Я посмотрел на него повнимательнее; хотя его лицо по-прежнему ничего мне не говорило, я заметил сломанный нос и отсутствие передних зубов. Воспоминание вырвалось на поверхность.
— Ох, — сказал я.
(Это было очень давно. Я был молод и еще не привык пить неразведенное вино на голодный желудок. В общем, я даже был не при чем, я всего лишь тащился вместе со всей честной компанией куда-то, но вышло так, что попался как раз я. А, хочешь услышать всю эту историю? Нет, ну ладно. Как я и сказал, это случилось, когда я едва вышел из подросткового возраста. Когда пьянка закончилась, мы некоторое время кружили по улицам, распевая песни и уничтожая незначительные произведения искусства, как это принято в том возрасте, и в какой-то момент оказались у дома некой девушки, к которой один из нас был неравнодушен. Мы, конечно, принялись исполнять серенады, как того требовала традиция; когда лучники явились, чтобы расшугать нас, мы оказали им легкое сопротивление, просто чтобы доказать, что мы, свободнорожденные афиняне, не позволим всяким иностранным рабам так с нами обращаться... Ну и один из нас, о котором я не могу припомнить ровно ничего, вырвался вперед и отоварил одного из лучников прямо по лицу рукой какой-то статуи, которая попалась нам на пути чуть раньше. Раздался громкий хруст, хлынула кровь, и лучник рухнул лицом вниз; мы решили, что он убит. Тут мои собратья-гуляки сообразили, что к чему, и ударились бежать. Но что касается меня, то это был первый раз, когда я столкнулся с настоящей, отталкивающей жестокостью, и я застыл на месте — факел в одной руке, посох в другой — и как зачарованный смотрел на кровь, прокладывающую множество дорожек сквозь уличную пыль.

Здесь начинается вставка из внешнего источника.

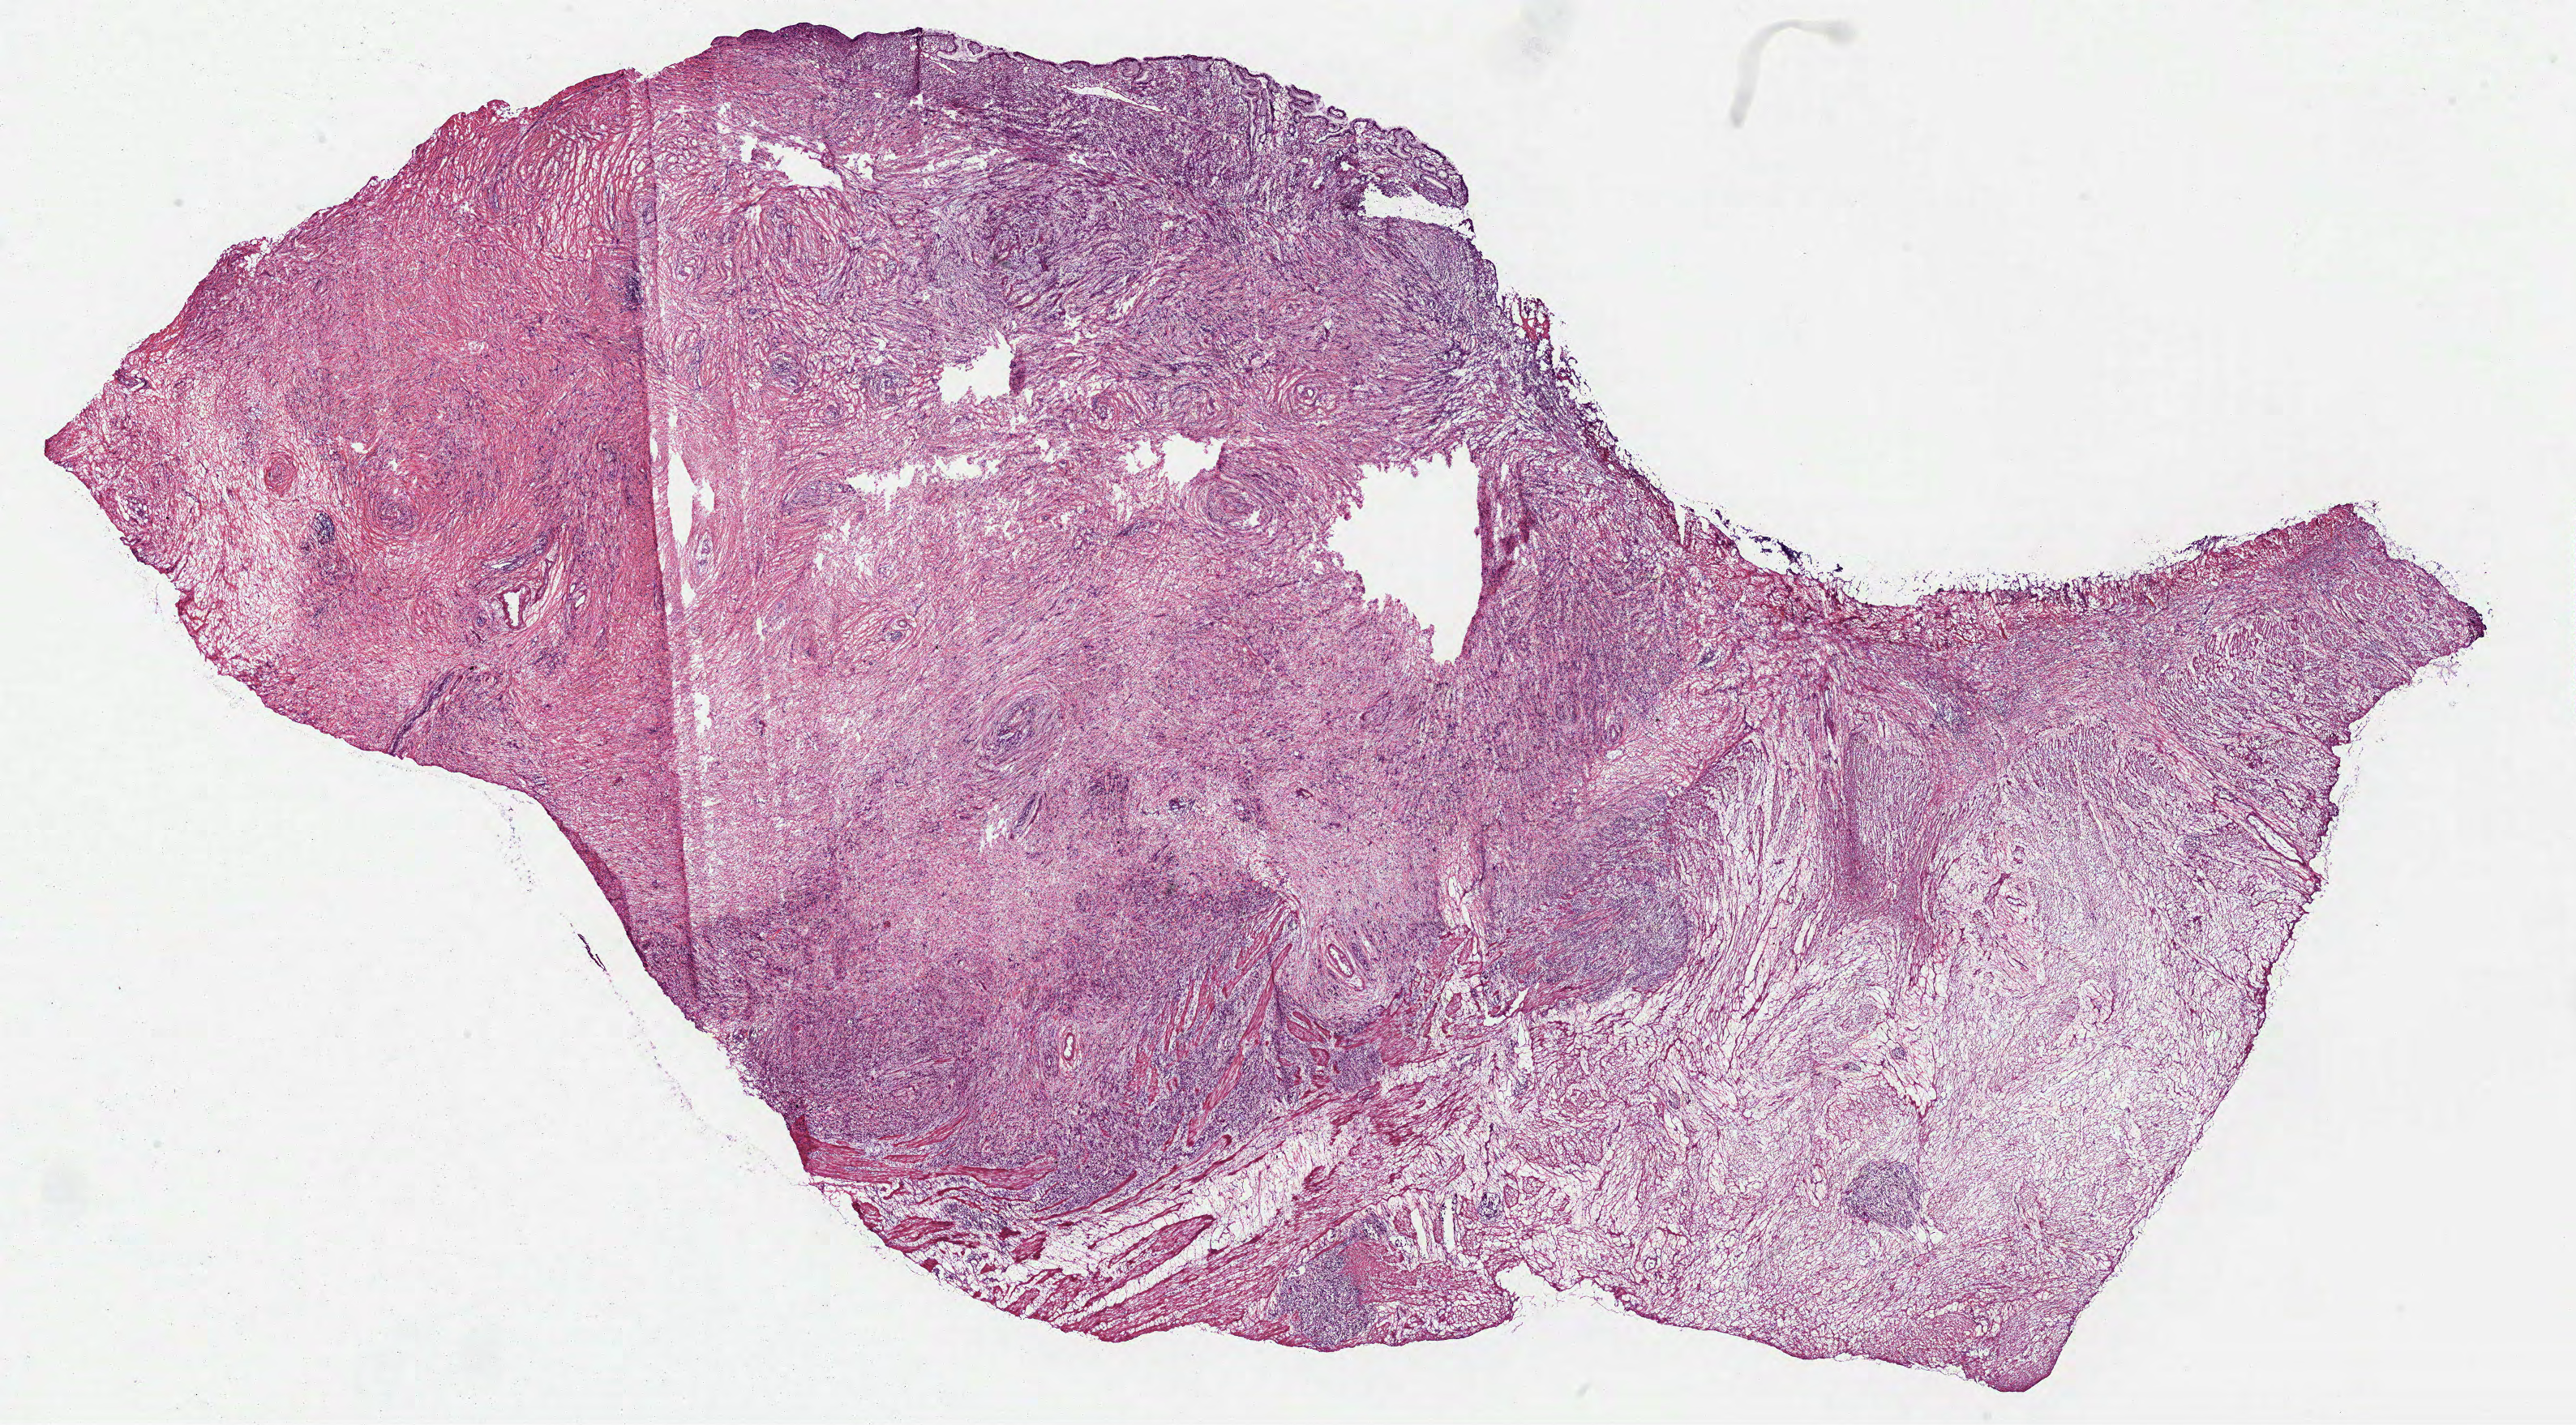
Digitized H&E tissue section (whole slide) — shown as a low-resolution overview of the whole scanned area (about 25.6 x 14.2 mm), frozen section, stomach, primary tumour sample. Female, age 50 years at initial diagnosis. Histologic grade: GX (grade cannot be assessed). Pathologist review of this section (percent, as recorded): tumour cells 45%, tumour nuclei 60%, normal cells 5%, stromal cells 50%, necrosis 0%.
- AJCC pathologic stage: IV (7th edition)
- histologic diagnosis: Adenocarcinoma, intestinal type (body of stomach)
- lymph nodes positive (case pathology): 7 of 8 examined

Один из стражников сказал мне положить факел и посох на землю — им было запрещено прикасаться к гражданину, если он первый не применит к ним насилия. Я услышал все, что они мне сказали, но ничего не услышал, если ты понимаешь, о чем я говорю. Он повторил свои требования три раза, а потом попытался взять у меня посох. Я был настолько не в себе, что действовал совершенно инстинктивно: я ударил его по лицу — не так крепко, как парень с рукой статуи, но достаточно сильно, чтобы сломать нос и выбить зубы. Он взвыл и исчез в темноте; третий лучник посмотрел на меня, на парня на земле, медленно вытянул лук из налуча, забросил его за ногу, чтобы натянуть, выхватил стрелу из колчана; он совершенно точно собирался меня пристрелить. Что-то было такое в решительных этих движениях, в выражении его глаз, полных страха и настороженности. Я мог читать его мысли так ясно, как будто они были высечены на стене передо мною. К чему рисковать быть покалеченным или убитым, приблизившись ко мне на длину моего посоха, если он может убить меня за десять шагов и выдать это за самооборону, коль скоро никто не видит? Я мог различить его сомнения — как он может объяснить, что его лук оказался натянут? Он решил, что сумеет убедительно это объяснить. Был ли он уверен, что сможет убить меня на месте, не опасаясь, что я проживу достаточно, чтобы обвинить его в хладнокровном убийстве? Он просчитал риски и нашел их приемлемыми, слегка кивнул и начал натягивать лук...
Тут я сообразил, что если я брошу факел, ему не хватит света, чтобы прицелится. Я бросил факел; больше я его не видел. Но другой лучник — тот, которого я ударил посохом…)
— Верно, — сказал он.
Я закусил губу. Больше всего я хотел спросить его — как тот парень? Умер? Тот, которого ударили статуей?